Sebagian anggota tim film yang berasal dari Yogyakarta, Magelang, dan Jakarta berburu berbagai video, foto, dan berita tentang Suzzanna. Arsip itu menggambarkan perjalanan hidup Suzzanna sejak lahir, remaja, berkarier di dunia perfilman, hingga menjadi superbintang, juga kehidupan pribadi serta kematiannya yang misterius di Magelang.

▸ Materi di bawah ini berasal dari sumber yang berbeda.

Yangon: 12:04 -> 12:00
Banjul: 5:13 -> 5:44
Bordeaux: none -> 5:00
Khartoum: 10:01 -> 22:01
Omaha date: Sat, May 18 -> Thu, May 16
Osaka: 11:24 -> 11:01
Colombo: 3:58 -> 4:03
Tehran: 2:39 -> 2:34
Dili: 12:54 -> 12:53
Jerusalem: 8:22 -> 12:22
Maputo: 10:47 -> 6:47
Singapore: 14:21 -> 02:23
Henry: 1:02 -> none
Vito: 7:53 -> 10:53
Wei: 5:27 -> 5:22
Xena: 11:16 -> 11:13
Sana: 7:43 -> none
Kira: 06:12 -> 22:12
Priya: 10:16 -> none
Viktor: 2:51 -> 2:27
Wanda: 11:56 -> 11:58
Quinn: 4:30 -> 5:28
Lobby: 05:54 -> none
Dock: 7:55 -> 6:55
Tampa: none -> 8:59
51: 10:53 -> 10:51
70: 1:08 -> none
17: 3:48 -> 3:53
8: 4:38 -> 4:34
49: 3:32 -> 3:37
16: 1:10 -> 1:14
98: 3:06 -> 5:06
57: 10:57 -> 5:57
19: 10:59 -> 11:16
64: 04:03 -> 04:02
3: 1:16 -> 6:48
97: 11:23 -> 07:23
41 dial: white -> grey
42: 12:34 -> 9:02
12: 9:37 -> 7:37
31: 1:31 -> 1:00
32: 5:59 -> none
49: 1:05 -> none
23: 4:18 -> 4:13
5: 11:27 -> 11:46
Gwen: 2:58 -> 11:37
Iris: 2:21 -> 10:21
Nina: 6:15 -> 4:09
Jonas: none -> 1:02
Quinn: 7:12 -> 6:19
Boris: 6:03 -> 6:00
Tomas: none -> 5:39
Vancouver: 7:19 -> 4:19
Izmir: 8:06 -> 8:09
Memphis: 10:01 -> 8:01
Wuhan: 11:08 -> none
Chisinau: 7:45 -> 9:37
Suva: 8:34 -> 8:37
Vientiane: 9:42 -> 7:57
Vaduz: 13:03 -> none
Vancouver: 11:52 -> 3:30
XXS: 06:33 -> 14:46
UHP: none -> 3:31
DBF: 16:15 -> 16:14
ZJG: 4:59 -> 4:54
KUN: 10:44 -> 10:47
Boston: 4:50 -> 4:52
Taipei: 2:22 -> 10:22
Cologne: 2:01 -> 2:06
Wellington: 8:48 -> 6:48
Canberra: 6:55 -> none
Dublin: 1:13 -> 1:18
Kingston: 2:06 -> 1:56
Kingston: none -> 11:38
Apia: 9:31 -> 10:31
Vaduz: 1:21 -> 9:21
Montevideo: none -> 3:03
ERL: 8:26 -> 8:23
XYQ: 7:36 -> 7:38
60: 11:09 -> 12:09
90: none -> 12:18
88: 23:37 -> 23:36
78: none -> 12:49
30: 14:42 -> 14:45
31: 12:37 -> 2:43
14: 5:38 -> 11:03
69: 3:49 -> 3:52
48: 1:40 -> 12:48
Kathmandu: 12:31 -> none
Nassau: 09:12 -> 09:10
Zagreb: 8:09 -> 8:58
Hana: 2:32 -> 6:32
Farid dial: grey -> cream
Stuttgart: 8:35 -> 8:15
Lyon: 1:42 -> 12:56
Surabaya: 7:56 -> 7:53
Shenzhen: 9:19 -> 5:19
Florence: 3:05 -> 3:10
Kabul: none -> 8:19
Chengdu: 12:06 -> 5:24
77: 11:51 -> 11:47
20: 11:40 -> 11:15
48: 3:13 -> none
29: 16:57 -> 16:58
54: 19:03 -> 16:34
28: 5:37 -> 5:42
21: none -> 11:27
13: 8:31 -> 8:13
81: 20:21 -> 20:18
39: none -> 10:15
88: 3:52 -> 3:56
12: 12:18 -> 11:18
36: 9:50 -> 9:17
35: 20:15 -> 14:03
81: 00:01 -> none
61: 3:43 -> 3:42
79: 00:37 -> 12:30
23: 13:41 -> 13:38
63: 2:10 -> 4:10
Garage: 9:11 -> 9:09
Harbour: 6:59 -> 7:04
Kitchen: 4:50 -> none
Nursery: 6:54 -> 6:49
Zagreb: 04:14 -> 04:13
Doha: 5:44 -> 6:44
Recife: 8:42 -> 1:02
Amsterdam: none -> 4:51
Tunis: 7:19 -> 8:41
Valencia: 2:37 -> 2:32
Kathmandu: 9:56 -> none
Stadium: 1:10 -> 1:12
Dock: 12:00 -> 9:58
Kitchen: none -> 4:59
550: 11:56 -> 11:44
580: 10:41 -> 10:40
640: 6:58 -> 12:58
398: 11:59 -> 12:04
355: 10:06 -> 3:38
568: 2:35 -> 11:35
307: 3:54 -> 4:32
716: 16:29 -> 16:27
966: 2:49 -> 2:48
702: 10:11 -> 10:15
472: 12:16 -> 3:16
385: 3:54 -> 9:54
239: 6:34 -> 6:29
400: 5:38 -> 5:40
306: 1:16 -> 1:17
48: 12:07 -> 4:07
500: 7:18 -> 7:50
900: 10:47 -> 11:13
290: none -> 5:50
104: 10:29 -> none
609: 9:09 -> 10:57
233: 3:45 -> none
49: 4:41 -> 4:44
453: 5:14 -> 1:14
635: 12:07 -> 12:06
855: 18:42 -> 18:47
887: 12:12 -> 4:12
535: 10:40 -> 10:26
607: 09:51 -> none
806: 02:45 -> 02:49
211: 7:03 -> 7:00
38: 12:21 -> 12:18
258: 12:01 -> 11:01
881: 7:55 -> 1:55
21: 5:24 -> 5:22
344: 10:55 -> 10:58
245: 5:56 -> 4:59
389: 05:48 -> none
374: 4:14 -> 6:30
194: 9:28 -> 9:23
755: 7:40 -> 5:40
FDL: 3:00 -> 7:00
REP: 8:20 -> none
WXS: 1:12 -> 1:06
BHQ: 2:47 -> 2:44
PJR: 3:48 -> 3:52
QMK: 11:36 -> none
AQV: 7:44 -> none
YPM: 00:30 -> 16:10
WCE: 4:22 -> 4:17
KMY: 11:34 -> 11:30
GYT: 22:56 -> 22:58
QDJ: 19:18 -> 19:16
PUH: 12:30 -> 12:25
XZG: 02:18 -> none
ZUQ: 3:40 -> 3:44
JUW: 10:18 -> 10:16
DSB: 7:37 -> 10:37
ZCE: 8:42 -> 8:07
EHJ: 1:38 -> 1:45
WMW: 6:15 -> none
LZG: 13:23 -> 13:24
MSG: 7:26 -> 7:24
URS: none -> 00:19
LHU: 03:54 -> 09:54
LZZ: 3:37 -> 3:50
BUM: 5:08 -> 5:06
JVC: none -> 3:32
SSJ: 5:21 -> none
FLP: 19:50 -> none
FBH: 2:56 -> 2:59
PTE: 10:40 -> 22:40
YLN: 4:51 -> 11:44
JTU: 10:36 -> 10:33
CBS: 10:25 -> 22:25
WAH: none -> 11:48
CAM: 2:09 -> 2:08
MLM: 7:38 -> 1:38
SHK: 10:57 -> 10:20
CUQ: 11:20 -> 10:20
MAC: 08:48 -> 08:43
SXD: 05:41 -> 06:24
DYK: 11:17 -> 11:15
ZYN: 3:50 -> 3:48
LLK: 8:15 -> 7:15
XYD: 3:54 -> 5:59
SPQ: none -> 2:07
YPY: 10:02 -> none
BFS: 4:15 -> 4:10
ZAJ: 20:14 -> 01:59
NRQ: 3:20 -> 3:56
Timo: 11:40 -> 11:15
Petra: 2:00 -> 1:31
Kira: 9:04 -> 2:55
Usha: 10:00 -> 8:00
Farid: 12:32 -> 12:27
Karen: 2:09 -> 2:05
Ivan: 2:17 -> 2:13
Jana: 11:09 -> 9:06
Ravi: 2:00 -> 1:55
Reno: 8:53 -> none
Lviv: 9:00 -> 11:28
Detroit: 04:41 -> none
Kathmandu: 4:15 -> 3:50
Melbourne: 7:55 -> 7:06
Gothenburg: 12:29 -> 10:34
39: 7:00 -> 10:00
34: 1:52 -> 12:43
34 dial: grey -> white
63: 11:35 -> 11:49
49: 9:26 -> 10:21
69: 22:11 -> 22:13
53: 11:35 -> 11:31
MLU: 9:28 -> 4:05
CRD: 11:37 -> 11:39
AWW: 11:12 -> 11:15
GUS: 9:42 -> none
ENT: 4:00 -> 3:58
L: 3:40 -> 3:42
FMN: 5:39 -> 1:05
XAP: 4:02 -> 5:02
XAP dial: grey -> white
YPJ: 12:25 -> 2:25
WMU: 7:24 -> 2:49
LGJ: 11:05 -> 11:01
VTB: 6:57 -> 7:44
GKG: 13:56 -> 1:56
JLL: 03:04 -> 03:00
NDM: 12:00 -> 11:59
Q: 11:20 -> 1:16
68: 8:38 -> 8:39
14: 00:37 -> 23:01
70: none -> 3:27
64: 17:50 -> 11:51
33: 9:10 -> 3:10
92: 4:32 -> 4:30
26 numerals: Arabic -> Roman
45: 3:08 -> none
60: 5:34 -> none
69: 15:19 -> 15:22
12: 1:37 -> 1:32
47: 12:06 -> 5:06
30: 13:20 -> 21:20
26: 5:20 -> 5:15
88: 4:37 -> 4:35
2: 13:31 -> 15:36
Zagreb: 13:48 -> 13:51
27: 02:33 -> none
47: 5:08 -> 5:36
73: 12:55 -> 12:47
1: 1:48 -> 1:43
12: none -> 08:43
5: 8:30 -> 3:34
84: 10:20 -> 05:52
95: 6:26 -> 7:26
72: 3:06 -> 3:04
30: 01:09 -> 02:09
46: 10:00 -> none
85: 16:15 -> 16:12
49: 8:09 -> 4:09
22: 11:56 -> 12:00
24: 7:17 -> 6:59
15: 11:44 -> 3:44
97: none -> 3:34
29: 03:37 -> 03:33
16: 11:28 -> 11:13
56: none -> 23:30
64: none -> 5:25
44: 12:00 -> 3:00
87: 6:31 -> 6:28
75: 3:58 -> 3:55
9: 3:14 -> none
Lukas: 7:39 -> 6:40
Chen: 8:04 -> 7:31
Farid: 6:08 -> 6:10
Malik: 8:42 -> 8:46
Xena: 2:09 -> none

Mereka melacak berbagai arsip dari Perpustakaan Nasional di Jakarta yang belum didigitalkan. Tim harus membongkar satu per satu koran yang memuat berita tentang Suzzanna. Selain itu, mereka mesti berjibaku menemui keluarga Suzzanna untuk memperoleh foto-foto lawas. Contohnya foto Suzzanna saat masih bocah, juga potret ibu dan ayahnya, mantri asal Belanda sejak zaman kolonial.
Tim juga harus mengurus lisensi atau hak cipta saat mengumpulkan berbagai dokumen. Mereka bahkan terbang ke Belanda untuk berburu arsip-arsip lawas. Selain itu, mereka melacak poster, foto, dan tabloid dari berbagai kolektor di sejumlah daerah di Tanah Air.
Film ini makin kaya perspektif karena menampilkan konteks sosial-politik tatkala rezim Orde Baru berkuasa. Sentuhan konteks sosial-politik itu tak lepas dari peran Ekky Imanjaya. Ia adalah penulis buku The Real Guilty Pleasures: Menimbangulang Sinema Eksploitasi Transnasional Orde Baru, yang merupakan terjemahan disertasi S-3-nya.
Buku itu memuat tinjauan sejarah sinema Indonesia dengan cara melihat lalu lintas budaya, selera, dan politik. Film itu menarasikan zaman Orde Baru yang penuh sensor. Perempuan pada zaman itu juga digambarkan sebagai pihak yang tidak berdaya dengan tiga area tugas yang paling terkenal, yakni dapur, sumur, dan kasur.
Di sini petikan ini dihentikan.